About the performance improvement by compiling zeek scripts to C++ code

Hi everyone,

I have a few questions about trying to improve the overall performance of zeek by compiling zeek scripts to C++. As Dr. Vern mentioned in the post , in recent zeek releases (5.x), zeek now have the ability to compile zeek scripts to C++ code and run them directly within zeek (as mentioned in the README guide on GitHub).

We did some initial testing, but the results were not as expected. Here are some test details:

  1. We extended the default http handling script in the base directory by adding a few more fields to the original record and extracting the bodies of http requests and replies through events. We named the new extension script as http-ext.zeek and put it in the site directory.

  2. We load the http-ext.zeek by the local.zeek script under the same directory.

  3. We followed the instructions and compiled the script using zeek -O gen-C++ http-ext.zeek.

  4. The network traffic we used for the test contained a mix of http and dns, with a CPS of ~1.5K and an http payload of ~3.9KB.

  5. We ran a single zeek process using -O use-C++ local.zeek and analyzed the network traffic. Zeek reported no drops and had a CPU usage of ~52% according to the top command.

  6. For comparison, we ran zeek again under the same conditions, but with the -O ZAM option. We found that zeek also reported no drops and had a CPU usage of ~48%.

However, the results show that the ZAM optimization is similar or better than the compilation, which is contrary to what we expected. Based on our limited understanding, we thought that compiling the extended http script into C++ code would bypass the zeek script engine, and since our test network traffic contained over 90% http traffic, we expected a significant performance (1x% ~2x%) improvement. But it seems that’s not the case.

We are wondering if there are any mistakes in our tests or understanding? And we have some additional questions about the compilation process.

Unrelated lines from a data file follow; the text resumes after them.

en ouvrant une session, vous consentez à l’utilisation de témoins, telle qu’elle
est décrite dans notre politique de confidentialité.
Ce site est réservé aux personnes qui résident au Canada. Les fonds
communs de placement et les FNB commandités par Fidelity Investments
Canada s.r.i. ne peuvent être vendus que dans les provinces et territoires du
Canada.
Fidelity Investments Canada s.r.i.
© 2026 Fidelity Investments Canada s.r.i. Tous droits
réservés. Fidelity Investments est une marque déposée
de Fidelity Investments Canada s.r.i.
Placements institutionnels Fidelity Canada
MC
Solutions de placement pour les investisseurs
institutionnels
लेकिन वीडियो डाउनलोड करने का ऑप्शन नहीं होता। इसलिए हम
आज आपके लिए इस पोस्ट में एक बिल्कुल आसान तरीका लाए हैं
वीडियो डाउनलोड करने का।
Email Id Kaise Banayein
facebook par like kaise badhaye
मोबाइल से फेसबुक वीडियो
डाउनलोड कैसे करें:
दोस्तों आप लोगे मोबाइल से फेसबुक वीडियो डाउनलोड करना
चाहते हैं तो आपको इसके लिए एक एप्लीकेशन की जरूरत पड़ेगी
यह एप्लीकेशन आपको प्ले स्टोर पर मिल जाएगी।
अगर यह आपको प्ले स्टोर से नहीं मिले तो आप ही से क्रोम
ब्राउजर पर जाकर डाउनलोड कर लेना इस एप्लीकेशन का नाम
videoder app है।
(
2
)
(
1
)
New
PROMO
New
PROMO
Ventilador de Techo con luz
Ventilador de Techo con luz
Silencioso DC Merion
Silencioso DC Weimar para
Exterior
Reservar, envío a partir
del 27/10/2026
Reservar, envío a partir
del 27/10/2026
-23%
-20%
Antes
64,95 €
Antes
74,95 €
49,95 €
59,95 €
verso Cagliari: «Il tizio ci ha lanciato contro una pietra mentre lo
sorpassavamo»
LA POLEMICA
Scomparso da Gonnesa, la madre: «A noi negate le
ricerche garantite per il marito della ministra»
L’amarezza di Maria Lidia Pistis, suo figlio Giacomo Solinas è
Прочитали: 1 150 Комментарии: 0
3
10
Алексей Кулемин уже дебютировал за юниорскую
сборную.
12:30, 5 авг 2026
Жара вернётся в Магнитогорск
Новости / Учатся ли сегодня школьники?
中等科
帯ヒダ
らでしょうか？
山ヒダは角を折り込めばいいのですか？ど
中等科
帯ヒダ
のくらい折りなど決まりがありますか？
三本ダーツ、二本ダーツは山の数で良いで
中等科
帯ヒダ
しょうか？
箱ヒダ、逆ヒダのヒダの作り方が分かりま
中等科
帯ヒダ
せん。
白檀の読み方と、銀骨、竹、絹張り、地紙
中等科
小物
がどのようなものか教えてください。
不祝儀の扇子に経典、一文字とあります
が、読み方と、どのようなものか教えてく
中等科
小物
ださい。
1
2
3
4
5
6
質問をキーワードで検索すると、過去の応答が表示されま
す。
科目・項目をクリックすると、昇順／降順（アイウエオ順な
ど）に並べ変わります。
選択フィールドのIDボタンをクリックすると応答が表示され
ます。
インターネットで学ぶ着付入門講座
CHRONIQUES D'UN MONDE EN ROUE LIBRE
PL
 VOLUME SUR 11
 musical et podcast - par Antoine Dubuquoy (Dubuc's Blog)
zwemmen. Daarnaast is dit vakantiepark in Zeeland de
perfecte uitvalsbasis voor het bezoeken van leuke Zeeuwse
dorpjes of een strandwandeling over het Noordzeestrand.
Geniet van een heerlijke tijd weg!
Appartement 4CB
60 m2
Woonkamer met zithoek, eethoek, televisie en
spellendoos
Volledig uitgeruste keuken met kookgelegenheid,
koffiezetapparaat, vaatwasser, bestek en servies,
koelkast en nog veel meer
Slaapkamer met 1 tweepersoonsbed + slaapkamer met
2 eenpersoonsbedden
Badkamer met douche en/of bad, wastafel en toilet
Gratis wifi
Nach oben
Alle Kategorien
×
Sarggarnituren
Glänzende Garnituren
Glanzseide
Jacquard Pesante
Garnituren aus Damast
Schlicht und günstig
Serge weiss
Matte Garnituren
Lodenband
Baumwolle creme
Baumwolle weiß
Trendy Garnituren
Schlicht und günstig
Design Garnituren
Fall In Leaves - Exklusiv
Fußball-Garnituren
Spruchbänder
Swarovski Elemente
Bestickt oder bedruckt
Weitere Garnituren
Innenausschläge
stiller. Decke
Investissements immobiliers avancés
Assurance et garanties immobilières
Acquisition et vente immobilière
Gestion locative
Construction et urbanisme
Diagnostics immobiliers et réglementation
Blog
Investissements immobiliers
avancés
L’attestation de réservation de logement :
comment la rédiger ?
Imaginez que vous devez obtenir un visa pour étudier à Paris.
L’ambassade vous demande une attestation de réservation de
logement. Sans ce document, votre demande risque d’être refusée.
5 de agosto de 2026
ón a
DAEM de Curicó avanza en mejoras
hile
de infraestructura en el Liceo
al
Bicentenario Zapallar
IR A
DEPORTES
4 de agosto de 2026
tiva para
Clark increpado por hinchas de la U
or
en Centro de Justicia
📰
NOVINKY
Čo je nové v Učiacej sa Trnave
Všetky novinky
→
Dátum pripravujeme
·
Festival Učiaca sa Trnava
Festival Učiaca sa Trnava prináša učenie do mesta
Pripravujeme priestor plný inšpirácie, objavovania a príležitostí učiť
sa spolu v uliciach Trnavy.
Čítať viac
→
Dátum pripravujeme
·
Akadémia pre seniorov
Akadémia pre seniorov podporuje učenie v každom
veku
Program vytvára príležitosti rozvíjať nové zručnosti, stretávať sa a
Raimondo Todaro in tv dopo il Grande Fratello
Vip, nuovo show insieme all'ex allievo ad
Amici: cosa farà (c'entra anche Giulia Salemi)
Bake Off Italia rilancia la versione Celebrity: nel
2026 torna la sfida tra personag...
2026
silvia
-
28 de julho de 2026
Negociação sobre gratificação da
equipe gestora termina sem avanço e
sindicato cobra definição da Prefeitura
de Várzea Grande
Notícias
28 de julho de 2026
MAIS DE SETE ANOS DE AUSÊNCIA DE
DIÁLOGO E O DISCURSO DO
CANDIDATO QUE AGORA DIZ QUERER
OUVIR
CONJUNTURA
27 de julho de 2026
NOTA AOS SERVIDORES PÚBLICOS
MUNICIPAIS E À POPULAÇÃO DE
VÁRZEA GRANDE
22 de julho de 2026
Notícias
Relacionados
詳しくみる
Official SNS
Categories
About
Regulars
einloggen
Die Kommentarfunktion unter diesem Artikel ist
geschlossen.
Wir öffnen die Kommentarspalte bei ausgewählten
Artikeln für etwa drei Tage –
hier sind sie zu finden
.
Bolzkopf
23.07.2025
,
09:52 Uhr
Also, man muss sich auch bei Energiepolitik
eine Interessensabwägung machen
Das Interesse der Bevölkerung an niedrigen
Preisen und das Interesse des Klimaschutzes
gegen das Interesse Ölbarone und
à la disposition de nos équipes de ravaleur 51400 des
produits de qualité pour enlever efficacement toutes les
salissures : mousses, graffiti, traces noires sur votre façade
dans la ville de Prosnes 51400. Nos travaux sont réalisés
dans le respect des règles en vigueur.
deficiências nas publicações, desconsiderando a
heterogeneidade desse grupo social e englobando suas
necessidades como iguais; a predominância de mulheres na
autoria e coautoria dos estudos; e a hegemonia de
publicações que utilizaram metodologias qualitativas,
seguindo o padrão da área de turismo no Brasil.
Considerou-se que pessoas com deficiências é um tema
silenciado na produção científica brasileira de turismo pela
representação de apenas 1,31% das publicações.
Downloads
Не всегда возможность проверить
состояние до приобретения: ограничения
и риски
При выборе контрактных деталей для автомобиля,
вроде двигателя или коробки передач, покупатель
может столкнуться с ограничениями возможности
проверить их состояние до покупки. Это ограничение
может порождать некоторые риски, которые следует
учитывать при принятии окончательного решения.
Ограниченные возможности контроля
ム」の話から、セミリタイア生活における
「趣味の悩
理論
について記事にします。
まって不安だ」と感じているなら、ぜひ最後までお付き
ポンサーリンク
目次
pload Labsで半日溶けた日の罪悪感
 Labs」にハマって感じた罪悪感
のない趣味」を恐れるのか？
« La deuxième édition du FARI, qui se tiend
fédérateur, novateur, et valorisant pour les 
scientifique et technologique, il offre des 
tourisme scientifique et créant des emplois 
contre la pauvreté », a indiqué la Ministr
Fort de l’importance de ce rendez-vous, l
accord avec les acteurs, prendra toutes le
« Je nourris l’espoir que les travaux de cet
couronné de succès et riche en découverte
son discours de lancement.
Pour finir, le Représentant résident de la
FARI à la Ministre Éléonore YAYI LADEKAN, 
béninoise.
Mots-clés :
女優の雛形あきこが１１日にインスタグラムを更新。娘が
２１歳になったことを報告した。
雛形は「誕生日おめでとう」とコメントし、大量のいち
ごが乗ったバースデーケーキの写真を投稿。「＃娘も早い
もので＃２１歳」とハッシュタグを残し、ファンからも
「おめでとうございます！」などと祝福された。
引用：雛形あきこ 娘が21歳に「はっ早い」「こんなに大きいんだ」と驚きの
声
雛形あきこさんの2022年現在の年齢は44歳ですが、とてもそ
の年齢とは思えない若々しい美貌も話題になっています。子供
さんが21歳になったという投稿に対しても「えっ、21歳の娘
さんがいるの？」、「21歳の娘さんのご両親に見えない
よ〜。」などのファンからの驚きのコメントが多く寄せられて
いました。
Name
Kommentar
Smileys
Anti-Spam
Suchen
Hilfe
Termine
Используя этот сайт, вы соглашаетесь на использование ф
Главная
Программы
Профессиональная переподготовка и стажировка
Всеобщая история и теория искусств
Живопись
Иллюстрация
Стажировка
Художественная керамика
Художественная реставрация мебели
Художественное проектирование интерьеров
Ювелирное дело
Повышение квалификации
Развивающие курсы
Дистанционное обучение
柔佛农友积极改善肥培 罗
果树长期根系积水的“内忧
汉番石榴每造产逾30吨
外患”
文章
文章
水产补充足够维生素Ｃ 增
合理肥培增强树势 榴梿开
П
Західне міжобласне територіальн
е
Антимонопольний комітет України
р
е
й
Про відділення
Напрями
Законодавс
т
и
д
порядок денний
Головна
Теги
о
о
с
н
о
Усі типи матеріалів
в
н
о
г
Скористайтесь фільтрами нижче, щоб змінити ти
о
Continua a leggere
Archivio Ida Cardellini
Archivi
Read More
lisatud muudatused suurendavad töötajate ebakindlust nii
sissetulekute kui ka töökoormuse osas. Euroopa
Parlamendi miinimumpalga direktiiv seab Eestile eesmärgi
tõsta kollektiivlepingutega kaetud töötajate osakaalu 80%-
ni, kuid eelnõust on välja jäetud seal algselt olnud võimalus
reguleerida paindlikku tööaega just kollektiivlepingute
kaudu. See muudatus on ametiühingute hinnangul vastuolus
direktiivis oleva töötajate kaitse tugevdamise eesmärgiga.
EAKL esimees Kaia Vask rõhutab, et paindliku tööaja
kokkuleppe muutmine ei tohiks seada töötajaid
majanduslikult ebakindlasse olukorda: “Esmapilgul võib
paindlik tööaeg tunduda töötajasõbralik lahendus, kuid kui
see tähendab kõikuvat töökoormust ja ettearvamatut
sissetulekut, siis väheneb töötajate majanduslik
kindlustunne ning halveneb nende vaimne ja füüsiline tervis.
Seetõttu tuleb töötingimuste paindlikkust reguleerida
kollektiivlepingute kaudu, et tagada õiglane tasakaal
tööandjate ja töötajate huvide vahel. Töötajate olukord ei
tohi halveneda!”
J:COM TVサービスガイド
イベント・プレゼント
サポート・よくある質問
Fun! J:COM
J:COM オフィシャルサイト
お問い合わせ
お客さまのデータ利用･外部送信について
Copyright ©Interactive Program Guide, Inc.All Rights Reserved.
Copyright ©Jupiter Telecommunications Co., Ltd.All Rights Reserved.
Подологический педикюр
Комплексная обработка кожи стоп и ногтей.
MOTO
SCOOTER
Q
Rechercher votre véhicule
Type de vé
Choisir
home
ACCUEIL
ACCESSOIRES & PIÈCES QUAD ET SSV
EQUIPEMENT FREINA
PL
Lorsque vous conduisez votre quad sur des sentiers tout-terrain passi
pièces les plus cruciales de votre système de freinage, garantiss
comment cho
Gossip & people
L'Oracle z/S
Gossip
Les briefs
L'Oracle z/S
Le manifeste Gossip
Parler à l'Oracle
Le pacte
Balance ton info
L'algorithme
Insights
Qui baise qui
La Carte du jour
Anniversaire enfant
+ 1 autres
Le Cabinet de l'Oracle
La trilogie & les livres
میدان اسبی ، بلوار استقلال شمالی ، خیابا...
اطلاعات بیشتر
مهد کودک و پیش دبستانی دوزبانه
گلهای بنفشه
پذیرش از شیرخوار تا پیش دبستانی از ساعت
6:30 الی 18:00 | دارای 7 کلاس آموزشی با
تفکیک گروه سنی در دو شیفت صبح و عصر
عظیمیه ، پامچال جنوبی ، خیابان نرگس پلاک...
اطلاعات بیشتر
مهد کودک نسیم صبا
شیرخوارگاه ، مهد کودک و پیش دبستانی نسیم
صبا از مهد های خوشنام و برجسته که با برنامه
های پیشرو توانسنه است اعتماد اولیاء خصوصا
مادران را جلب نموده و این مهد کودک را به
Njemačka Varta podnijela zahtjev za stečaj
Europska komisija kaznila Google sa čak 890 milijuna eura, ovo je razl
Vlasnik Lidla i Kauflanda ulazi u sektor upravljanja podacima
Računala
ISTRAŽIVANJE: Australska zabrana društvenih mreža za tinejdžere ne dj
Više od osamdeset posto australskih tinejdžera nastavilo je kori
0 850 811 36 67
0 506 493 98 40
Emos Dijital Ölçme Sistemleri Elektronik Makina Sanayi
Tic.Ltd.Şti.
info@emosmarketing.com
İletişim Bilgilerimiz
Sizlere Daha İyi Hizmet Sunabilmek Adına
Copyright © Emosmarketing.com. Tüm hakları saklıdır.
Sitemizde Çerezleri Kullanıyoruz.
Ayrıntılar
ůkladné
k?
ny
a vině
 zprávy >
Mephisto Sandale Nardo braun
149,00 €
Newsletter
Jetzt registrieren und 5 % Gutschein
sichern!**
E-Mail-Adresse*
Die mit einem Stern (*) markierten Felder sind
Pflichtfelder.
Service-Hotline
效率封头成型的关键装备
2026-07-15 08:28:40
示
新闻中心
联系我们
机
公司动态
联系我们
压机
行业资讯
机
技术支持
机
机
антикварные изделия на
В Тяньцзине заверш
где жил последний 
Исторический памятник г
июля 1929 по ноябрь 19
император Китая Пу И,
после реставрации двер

Since the http-ext.zeek is an extension of the default HTTP scripts, will the HTTP handling scripts in the base directory also be compiled to C++? And if not, can we also compile the HTTP handling scripts in the base directory and expect an improvement in the TCP to HTTP analyzing pipeline?

We appreciate any help and are happy to provide more details about the tests if needed.

Thank you!

If you’re active on Zeek Slack, let’s take the discussion there. There are a lot of specifics to go into that’ll be easier to do via Slack rather than here. However if that’s not an option, let me know and we can iterate here.

Sure, Dr. Vern, let’s discuss in slack. Thanks!

Would be happy if you can share here the conclusions from your slack discussion

Hello,

Dr. Vern had fixed several bugs of the optimization code and I believed all code had been merged into the latest release of zeek. Now, the optimization mechanism functions seamlessly right out of the box.

You can find both the ZAM and C++ optimization guides at: https://github.com/zeek/zeek/tree/master/src/script_opt

Depending on the traffic model, both ZAM and C++ should provide performance enhancements, although the extent of the enhancement may vary. And you can only choose one of the optimization method.

I wonder if @Vern Dr. Vern has additional insights or if there’s anything I’ve misunderstood.

Thank you.

What you sketch is correct. Those who are interested should note that script optimization remains experimental, and is not yet heavily tested, so bugs continue to turn up. It’d be great to hear from users who encounter problems - if possible, first confirming that they still manifest when running off of the latest version in GitHub, since I’m making frequent updates there.